Unfortunately, MATLAB doesn't have a very good general-purpose, numerical differentiation routine. Part of the reason for this is probably because choosing a good routine can be difficult!
So what kinds of methods are there? What routines exist? How can we choose a good routine for a particular problem?
There are several considerations when choosing how to differentiate in MATLAB:
Do you have a symbolic function or a set of points?
Is your grid evenly or unevenly spaced?
Is your domain periodic? Can you assume periodic boundary conditions?
What level of accuracy are you looking for? Do you need to compute the derivatives within a given tolerance?
Does it matter to you that your derivative is evaluated on the same points as your function is defined?
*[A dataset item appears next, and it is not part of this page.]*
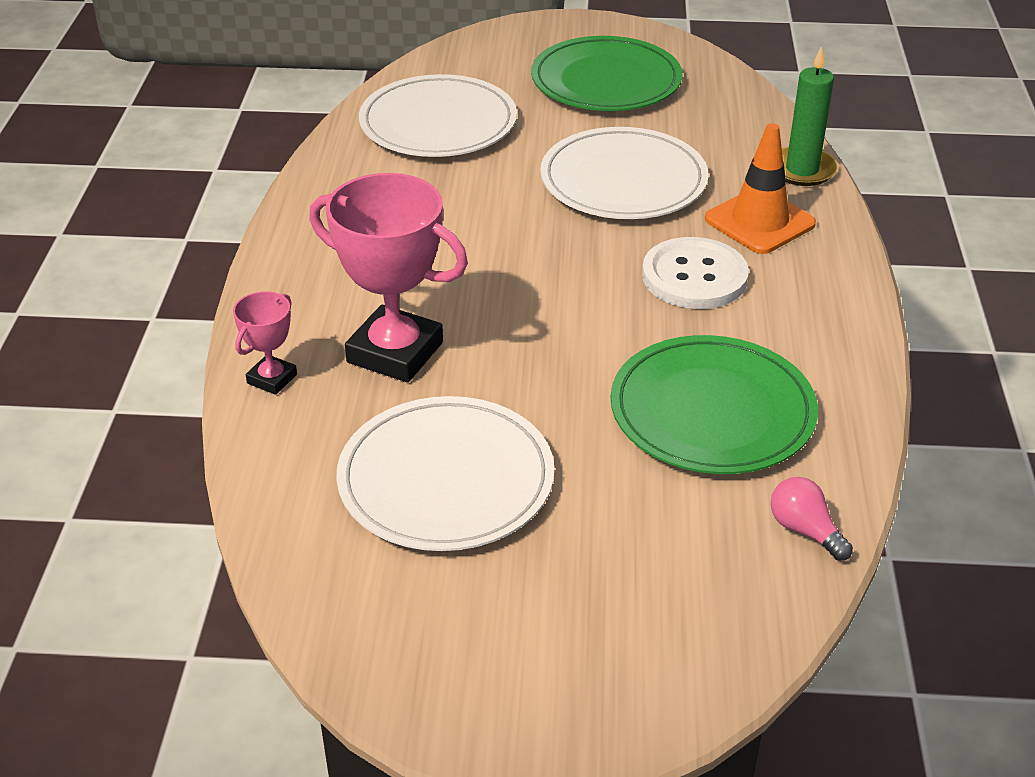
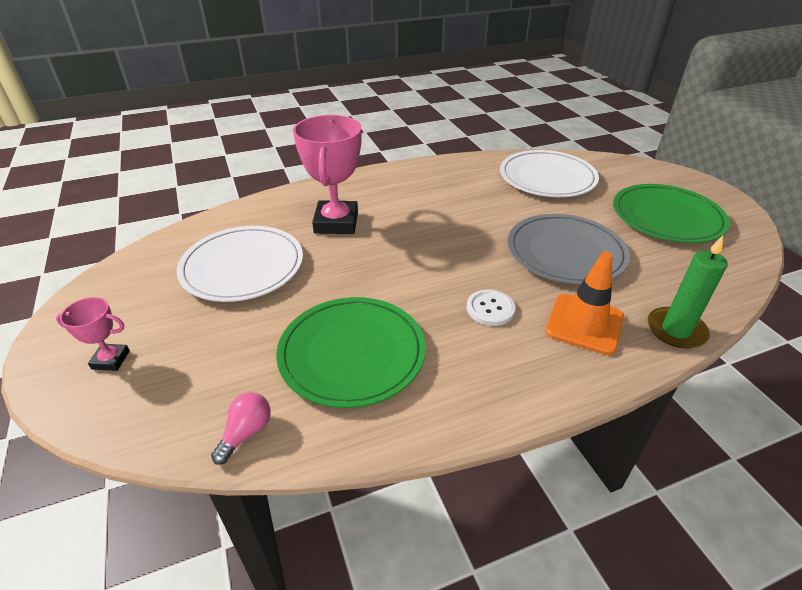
camera: 65 degrees right, 0 degrees up
pink trophy [233,291,297,395] -> pink trophy moved to [56,297,130,371]
white plate [540,127,709,219] -> grey plate [508,214,630,285]
white button [642,237,749,309] -> white button [467,290,515,326], size x0.62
Do you need to calculate multiple orders of derivatives?
What's the best way to proceed?
These are just some quick-and-dirty suggestions. Hopefully somebody will find them helpful!
1. Do you have a symbolic function or a set of points?
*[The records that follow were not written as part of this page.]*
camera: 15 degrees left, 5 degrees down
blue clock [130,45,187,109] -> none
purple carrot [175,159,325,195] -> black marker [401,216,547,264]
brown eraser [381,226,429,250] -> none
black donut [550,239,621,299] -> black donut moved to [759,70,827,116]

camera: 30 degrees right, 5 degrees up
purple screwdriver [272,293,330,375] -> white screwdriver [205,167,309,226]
If you have a symbolic function, you may be able to calculate the derivative analytically. (Chances are, you would have done this if it were that easy, and you would not be here looking for alternatives.)
If you have a symbolic function and cannot calculate the derivative analytically, you can always evaluate the function on a set of points, and use some other method listed on this page to evaluate the derivative.
In most cases, you have a set of points (xi,fi), and will have to use one of the following methods....
2. Is your grid evenly or unevenly spaced?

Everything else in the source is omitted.